« Les phtalates auraient des effets néfastes sur deux générations »
Date de publication : 18 avril 2023
Camille Paschal se penche dans Le Figaro sur les phtalates : « Ces perturbateurs endocriniens sont pour la plupart classés comme «substances toxiques pour la reproduction», soupçonnés de provoquer des fausses couches, des naissances prématurées et corrélés avec l’obésité infantile, la puberté précoce ou le déséquilibre thyroïdien ».
La journaliste rappelle que « si l’exposition des mères a été longuement analysée, peu a été fait sur celle des pères. Elle ne serait pas anodine et pourrait même agir sur plusieurs générations, selon des travaux menés à l’université de Californie sur le DCHP (phtalate de dicyclohexyle), utilisé dans les polymères et les résines ».
Camille Paschal explique ainsi que les chercheurs « ont nourri des souris mâles pendant 4 semaines avec du DCHP avant de les faire s’accoupler avec des femelles non exposées, puis observé leur descendance ».

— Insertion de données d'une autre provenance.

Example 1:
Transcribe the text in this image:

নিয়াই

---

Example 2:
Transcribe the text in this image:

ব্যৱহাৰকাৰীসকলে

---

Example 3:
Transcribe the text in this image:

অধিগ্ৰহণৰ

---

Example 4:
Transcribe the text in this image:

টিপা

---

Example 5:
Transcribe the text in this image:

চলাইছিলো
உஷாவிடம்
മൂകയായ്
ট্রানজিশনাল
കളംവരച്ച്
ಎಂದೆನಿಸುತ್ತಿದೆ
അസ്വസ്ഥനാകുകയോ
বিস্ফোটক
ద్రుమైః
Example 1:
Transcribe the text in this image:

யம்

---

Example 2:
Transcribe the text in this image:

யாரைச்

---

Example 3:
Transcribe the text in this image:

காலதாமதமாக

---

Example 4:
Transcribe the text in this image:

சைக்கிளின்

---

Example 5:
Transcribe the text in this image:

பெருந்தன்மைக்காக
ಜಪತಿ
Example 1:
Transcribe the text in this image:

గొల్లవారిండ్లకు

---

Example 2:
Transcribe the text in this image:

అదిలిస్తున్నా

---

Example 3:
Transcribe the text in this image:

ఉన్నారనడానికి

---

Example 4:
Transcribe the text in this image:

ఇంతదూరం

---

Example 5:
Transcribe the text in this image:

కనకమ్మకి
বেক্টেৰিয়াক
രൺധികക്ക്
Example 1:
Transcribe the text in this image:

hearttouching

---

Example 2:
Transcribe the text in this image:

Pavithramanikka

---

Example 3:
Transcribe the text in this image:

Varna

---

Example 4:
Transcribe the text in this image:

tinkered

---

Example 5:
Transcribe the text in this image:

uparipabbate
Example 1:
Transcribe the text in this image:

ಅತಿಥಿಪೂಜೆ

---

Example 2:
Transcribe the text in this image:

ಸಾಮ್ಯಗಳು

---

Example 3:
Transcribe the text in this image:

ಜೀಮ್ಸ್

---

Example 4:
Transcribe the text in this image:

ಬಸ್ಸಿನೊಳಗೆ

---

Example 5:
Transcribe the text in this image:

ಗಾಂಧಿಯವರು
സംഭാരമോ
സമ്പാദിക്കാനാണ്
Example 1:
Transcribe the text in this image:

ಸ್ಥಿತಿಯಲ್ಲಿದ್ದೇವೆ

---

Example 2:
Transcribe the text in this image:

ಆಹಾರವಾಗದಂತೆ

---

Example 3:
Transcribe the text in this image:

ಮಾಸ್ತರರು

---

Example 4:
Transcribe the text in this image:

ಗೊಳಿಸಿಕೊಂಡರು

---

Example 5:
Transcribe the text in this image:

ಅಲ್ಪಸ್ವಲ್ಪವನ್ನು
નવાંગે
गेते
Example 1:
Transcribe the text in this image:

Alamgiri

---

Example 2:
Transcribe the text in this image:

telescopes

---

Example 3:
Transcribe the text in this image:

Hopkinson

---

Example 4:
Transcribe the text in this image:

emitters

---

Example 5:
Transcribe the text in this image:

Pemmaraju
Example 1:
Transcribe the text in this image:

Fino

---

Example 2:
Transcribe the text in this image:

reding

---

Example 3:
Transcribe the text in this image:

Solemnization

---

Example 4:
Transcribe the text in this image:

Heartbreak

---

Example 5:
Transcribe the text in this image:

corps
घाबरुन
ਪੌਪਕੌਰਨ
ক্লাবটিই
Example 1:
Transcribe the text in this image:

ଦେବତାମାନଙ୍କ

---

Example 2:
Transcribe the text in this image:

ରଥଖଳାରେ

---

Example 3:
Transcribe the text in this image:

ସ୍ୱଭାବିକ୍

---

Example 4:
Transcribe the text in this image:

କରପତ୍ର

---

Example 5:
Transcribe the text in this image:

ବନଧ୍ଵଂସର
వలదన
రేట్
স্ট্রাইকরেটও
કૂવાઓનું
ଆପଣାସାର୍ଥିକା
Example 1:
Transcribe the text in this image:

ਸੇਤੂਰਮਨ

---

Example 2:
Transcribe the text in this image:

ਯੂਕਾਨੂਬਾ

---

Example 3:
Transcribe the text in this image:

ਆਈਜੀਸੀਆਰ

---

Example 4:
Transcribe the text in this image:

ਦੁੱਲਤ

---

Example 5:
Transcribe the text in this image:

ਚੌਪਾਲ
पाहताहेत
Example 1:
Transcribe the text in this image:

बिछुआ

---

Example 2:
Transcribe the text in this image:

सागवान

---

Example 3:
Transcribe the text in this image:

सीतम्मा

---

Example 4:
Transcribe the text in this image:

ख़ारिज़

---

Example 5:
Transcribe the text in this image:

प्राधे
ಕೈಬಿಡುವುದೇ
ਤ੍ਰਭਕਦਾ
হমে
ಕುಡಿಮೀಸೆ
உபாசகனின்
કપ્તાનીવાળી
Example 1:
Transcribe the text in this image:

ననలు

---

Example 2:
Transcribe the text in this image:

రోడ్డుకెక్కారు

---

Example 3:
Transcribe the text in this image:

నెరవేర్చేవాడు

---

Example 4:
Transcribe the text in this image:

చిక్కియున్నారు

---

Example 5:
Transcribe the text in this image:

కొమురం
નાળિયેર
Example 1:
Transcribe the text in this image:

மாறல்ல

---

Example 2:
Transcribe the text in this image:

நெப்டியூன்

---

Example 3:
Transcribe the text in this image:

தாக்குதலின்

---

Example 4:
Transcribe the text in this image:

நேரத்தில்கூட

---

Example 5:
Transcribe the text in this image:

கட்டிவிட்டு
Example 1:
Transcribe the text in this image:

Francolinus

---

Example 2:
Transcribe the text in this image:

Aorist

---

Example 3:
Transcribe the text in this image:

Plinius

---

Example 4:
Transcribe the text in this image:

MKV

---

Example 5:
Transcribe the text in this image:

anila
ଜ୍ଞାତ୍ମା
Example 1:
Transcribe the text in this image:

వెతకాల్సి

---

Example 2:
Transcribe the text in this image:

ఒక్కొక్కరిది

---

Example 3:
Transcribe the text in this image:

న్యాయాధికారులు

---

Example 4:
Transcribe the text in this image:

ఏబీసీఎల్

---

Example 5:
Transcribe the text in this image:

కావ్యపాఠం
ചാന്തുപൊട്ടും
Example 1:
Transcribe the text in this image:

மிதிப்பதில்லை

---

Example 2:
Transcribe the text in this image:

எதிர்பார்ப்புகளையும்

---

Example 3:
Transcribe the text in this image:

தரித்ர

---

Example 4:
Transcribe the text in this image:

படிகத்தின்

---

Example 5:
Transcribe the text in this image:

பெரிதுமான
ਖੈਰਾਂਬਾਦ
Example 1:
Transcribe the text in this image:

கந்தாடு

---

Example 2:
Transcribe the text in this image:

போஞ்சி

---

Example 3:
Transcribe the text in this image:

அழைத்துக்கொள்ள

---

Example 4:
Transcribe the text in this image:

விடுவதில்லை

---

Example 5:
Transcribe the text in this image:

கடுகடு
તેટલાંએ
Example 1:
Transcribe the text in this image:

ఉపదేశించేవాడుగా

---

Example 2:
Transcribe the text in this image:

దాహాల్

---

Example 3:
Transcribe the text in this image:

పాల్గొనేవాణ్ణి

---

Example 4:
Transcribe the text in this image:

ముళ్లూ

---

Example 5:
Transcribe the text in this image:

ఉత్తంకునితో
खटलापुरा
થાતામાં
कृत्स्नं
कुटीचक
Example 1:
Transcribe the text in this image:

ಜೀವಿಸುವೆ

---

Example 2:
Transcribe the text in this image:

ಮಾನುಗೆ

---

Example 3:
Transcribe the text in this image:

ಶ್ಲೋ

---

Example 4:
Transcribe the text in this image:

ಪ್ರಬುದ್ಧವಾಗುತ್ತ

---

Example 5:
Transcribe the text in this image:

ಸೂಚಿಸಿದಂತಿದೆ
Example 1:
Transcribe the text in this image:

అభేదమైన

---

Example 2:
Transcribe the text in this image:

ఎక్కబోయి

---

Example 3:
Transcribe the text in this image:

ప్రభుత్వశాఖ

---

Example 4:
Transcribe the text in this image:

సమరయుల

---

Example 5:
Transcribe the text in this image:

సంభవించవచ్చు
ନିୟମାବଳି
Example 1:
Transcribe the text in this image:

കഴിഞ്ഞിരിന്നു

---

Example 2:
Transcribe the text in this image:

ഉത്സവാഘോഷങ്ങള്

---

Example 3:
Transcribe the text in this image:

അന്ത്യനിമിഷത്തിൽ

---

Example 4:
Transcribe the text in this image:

« L’exposition paternelle au DCHP a entraîné une résistance exacerbée à l’insuline, liée au diabète, et une altération de la signalisation de l’insuline chez la première génération. De plus, le DCHP a provoqué une intolérance au glucose chez les femelles de la deuxième génération », souligne la journaliste.
Changcheng Zhou, premier auteur de ce travail, précise que « l’exposition au DCHP peut altérer les petits ARN [non codants] dans le sperme ».
Camille Paschal relève ainsi qu’« ils perturbent l’expression et/ou les fonctions d’autres ARN, les ARN messagers. Et pourraient ainsi modifier l’expression des gènes ».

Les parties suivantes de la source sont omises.